HOW TO USE YOUR HUD

If I wrote nothing else in this book but what I put in this section I think it would be worth the price of admission. When I used to go to live games I would tip a dealer who was rotating out to tell me about the players. Who just broke up with their girlfriend? Who was drinking earlier? Who lost a bet on the game?

When the first HUDs came out I tried to use them, but I was quickly discouraged. There was all this technicolor garbage on my screen that I couldn’t interpret. Regretfully, I stopped using it, and wouldn’t bring it up again until five years later.

I shudder to think of what kind of money I would have made if I made an attempt to understand the HUD then. The HUD is simply a collection of statistics on all the players at the table. It is as if I tipped a dealer $50 once in my life, and he sat there with a notepad recording every detail of every game I played until the end of time. What a bargain! The only problem comes when we try to use these numbers. There are surprisingly few guides online to describe what each of the numbers mean. Worse, people don’t know how to use them.
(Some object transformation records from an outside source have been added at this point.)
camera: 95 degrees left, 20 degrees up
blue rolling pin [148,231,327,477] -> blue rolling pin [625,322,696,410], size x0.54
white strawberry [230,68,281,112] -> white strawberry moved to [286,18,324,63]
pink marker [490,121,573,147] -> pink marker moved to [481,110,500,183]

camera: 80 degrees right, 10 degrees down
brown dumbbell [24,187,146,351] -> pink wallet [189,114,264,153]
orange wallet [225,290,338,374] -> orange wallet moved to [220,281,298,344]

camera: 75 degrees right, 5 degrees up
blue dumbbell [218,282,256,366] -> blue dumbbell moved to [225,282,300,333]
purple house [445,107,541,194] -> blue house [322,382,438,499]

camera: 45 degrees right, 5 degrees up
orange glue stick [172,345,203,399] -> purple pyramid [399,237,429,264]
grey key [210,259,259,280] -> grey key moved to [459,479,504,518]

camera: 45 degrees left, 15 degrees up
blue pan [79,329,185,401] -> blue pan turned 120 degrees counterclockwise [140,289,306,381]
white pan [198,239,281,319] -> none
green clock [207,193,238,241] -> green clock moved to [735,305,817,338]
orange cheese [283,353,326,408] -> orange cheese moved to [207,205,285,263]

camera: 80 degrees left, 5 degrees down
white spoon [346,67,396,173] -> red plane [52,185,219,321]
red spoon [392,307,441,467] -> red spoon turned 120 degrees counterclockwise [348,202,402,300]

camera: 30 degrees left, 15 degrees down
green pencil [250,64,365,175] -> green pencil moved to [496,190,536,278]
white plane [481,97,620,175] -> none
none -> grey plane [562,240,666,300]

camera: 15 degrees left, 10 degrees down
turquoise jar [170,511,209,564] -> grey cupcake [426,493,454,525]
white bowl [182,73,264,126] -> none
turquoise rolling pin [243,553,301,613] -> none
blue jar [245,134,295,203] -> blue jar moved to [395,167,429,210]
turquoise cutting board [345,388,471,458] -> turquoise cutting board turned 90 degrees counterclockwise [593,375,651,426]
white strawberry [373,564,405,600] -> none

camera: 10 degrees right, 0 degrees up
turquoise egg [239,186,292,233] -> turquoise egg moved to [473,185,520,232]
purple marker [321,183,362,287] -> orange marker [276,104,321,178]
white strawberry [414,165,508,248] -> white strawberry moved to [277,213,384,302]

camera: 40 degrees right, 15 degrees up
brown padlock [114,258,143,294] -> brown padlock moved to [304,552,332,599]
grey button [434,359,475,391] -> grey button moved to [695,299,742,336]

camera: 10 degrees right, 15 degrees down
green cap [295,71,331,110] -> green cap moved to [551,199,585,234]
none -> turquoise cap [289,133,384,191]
What I write next is honestly the section I feel most uneasy about committing to paper, because it has been my secret weapon throughout the years. Knowing a player so intimately can almost feel dirty, but to prosper we must take advantage of every tool we have.

The HUD always intrigued me. I had a victim complex when I started playing, which eventually became a superiority complex. Yet throughout, the numbers never lied. They didn’t change to my whims. They didn’t feel emotions. They told the truth, and nothing but, and I soon realized that if I wanted to succeed at poker when I was high on my own fumes, losing, tired, in the midst of a difficult family moment, or what have you, I’d have to build my game from bedrock. That foundation was the statistics, and my game increasingly became built on them as a beacon of reason. I use them in practically every hand I play online.

In this section I’ve included what I consider to be the most important statistics needed for a good HUD. This also clears up much of the terminology that will be used throughout the text. I recommend using Hold’em Manager 2 to create the HUD. It is important you pay special attention to this section because we use these numbers as shortcuts for elaborate plays in the chapters come.

Voluntarily Put $$$ In Pot (VPIP)

Over time, I’ve heard several variations for what each letter means from each statistical analysis tool, but all you really need to know is that it keeps track of what percentage of the time a player enters a pot voluntarily:

  • ♦  A tight player understandably does not want to enter the pot all that often. Their VPIP is something like 15%; 10% or lower is extremely tight. You should approach this style of player with extreme caution.
  • ♦  A 20% VPIP is a player who can get in with a mediocre hand, but generally doesn’t deviate.
  • ♦  A 25% or higher is when you start seeing people who splash around.
  • ♦  30% or higher is generally a very loose player.

Many statistic programs put VPIP as the first number, because they believe it to be the most important. Knowing a player’s VPIP figure is certainly the beginning of your understanding of that person.

When you hear two professional poker players discussing a hand they often say something like, “He was playing 17/24.” Sometimes you hear the inverse: “He was playing 24/17.” They are speaking of the preflop raise percentage along with VPIP. Putting these two numbers against each other is crucial, because it gives you a framework to begin from. It shows you how often a guy plays, and beyond that what percentage of the time he comes in for a raise.

If you see someone has a VPIP of 20%, for example, that doesn’t give you too clear a picture. You need the preflop raise (PFR) statistic. If his preflop raise is 20% as well that means every single time he comes into the pot he is raising. This is a tight player, but he is aggressive. However, if you see someone has a preflop raise of 0% but also plays a fifth of the hands, then you know he is passive and is the live player in your game. Generally someone who has a preflop raise of 10% is considered very tight; 20% is considered looser, with a good deal of bluffs, but still protected; 30% or higher is considered a complete psycho and/or a Korean.

To help understand these numbers we should take a look at a variety of Flopzilla hand ranges in our free time. It is worth increasing by percentages, from 10% to 11% to 12%, on up to 40%+. You can play with what hands to include and which ones to drop. By getting a visualization of what each percentile looks like we have a better idea of what our opponents range could look like.

I find that once someone’s preflop raise is 15% or higher it becomes difficult to defend postflop: they just miss too often. To be safe, 20% or higher is even more difficult to defend. Players who raise this many hands should receive the brunt of our focus. When I played cash games for a living I would lick my chops at a player who was opening 16% of the hands from early position in a six-max game. “Fresh meat!” I’d think. Now, people in full-ring games sometimes open 25% of the time! And they say there’s no money left in poker. Those kids just don’t know how to mine it.

Even better, many of these players who raise from early position so often do it because they think people will believe them. In their poker dogma an early position raiser is supposed to have something. They are breaking the rules by opening so wide there, but when you 3-bet wide they don’t necessarily know that you too are breaking the rules. They may believe that you are 3-betting what you perceive to be a tight range, so your hand range must be monstrous. Because of this system of thought many early position players with a high preflop raise fold too much to 3-bets.